Your objective » Filter the listing below, keeping every line that holds "west".

Dataset records »
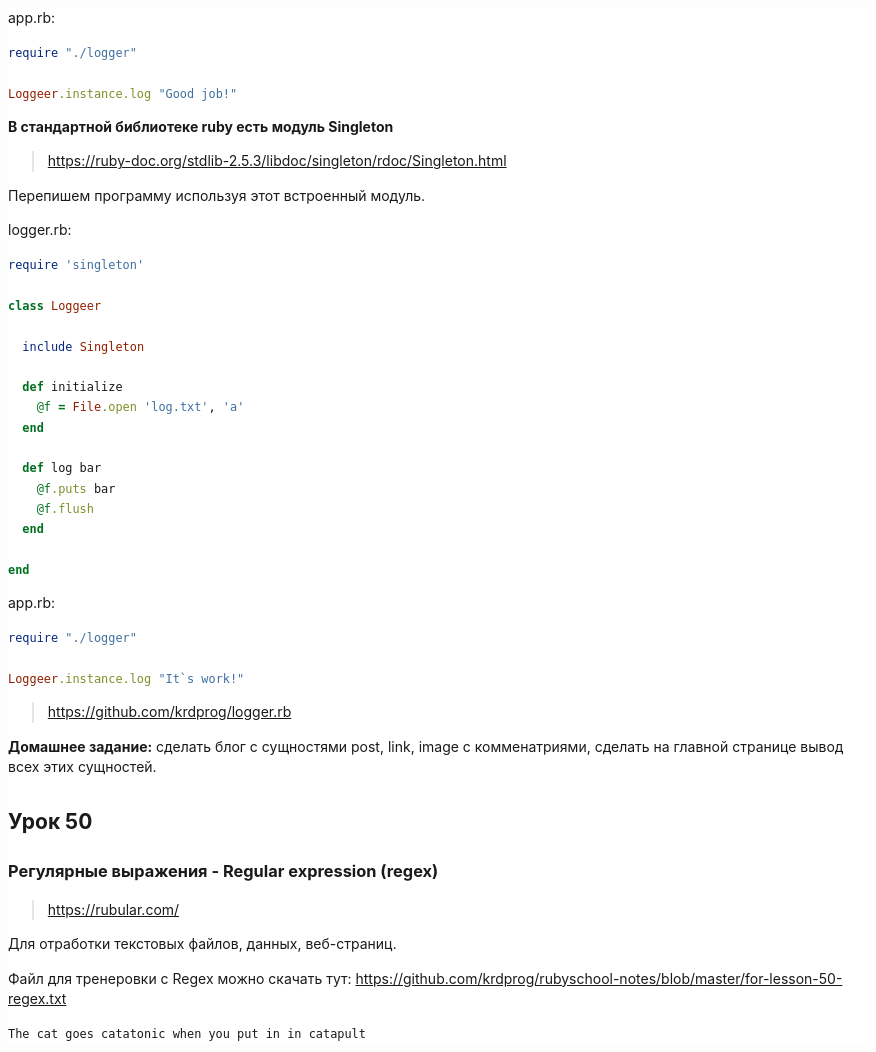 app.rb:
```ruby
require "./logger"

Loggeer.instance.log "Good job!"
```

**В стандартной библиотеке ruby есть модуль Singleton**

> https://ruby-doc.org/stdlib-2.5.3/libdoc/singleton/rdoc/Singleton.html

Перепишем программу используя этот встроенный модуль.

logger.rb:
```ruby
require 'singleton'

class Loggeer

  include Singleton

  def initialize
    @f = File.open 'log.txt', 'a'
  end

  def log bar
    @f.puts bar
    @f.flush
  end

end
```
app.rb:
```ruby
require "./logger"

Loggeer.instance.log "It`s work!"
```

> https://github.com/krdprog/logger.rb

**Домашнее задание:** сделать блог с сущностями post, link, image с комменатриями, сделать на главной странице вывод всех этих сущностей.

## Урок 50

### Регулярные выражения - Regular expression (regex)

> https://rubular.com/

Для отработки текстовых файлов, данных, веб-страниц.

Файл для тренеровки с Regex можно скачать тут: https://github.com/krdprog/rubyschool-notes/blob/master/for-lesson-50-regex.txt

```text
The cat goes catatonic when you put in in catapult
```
* * *
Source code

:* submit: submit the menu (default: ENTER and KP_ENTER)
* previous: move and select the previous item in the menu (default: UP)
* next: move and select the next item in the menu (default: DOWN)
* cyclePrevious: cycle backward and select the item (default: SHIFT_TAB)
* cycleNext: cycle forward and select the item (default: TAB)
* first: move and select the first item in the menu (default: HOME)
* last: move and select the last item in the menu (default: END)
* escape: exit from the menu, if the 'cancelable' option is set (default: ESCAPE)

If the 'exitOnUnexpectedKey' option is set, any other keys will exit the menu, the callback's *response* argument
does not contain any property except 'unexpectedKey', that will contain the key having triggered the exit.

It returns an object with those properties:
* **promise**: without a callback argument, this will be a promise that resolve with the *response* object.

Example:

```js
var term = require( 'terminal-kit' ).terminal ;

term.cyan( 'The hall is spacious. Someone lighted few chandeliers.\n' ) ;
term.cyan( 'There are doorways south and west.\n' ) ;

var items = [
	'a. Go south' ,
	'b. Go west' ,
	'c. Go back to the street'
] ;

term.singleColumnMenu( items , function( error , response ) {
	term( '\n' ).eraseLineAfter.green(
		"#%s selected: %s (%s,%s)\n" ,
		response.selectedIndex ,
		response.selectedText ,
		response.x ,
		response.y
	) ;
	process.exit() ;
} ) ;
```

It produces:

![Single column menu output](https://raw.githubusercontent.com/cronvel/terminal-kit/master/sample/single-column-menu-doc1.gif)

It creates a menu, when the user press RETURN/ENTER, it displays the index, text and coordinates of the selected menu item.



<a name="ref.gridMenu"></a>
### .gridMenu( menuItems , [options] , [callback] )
...
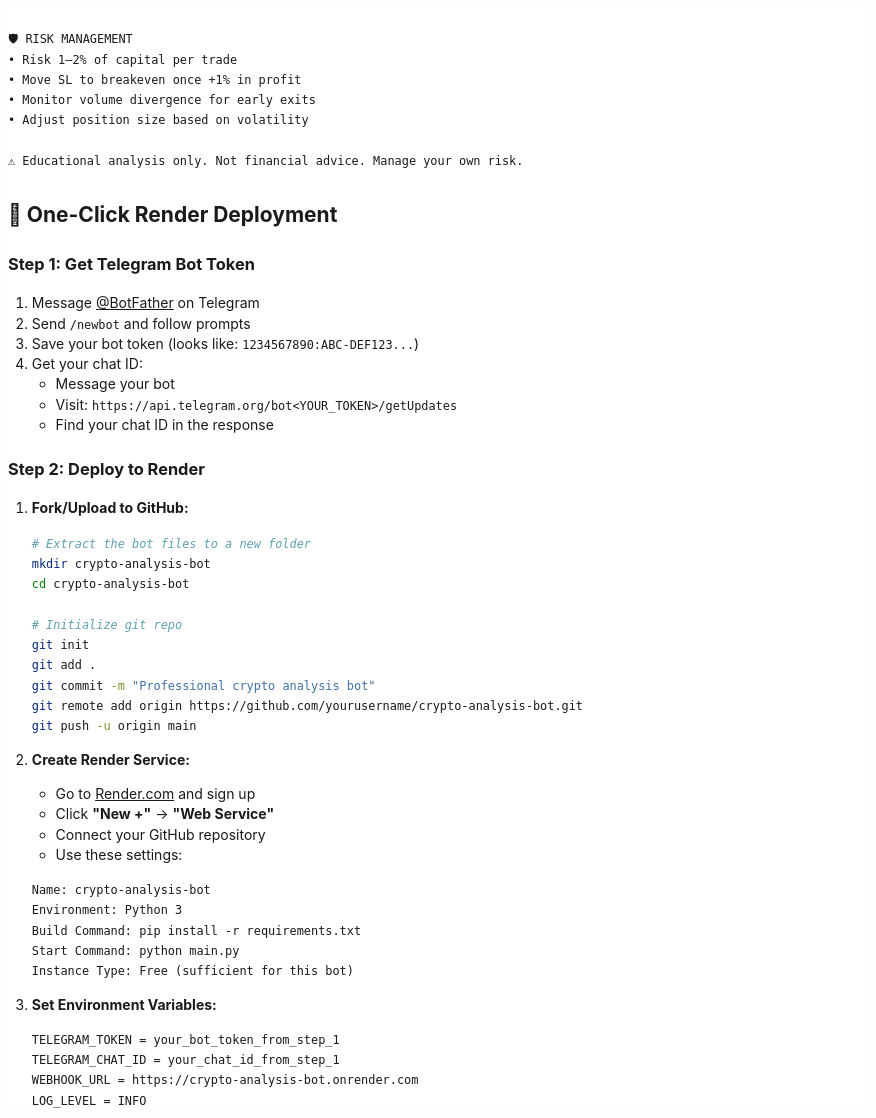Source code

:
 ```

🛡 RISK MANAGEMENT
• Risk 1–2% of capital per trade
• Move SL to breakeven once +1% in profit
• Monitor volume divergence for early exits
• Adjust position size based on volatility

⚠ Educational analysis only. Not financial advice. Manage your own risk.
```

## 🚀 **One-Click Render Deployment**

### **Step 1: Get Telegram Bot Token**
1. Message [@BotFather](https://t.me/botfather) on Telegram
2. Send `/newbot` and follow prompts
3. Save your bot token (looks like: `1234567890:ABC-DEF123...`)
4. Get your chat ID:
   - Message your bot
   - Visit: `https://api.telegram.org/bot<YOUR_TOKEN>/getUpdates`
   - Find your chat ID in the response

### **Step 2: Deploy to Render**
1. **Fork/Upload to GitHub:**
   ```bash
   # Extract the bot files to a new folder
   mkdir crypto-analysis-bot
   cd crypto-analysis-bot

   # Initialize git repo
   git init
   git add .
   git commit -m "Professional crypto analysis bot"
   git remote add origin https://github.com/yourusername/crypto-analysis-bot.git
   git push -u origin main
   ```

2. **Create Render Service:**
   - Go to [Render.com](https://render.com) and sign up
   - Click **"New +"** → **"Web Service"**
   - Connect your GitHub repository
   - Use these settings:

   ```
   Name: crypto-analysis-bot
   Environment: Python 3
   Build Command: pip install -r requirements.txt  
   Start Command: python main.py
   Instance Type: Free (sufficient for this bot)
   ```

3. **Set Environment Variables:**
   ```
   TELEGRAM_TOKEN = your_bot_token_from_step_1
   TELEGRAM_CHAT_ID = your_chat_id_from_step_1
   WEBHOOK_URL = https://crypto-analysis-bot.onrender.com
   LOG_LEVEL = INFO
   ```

Your solution »
term.cyan( 'There are doorways south and west.\n' ) ;
	'b. Go west' ,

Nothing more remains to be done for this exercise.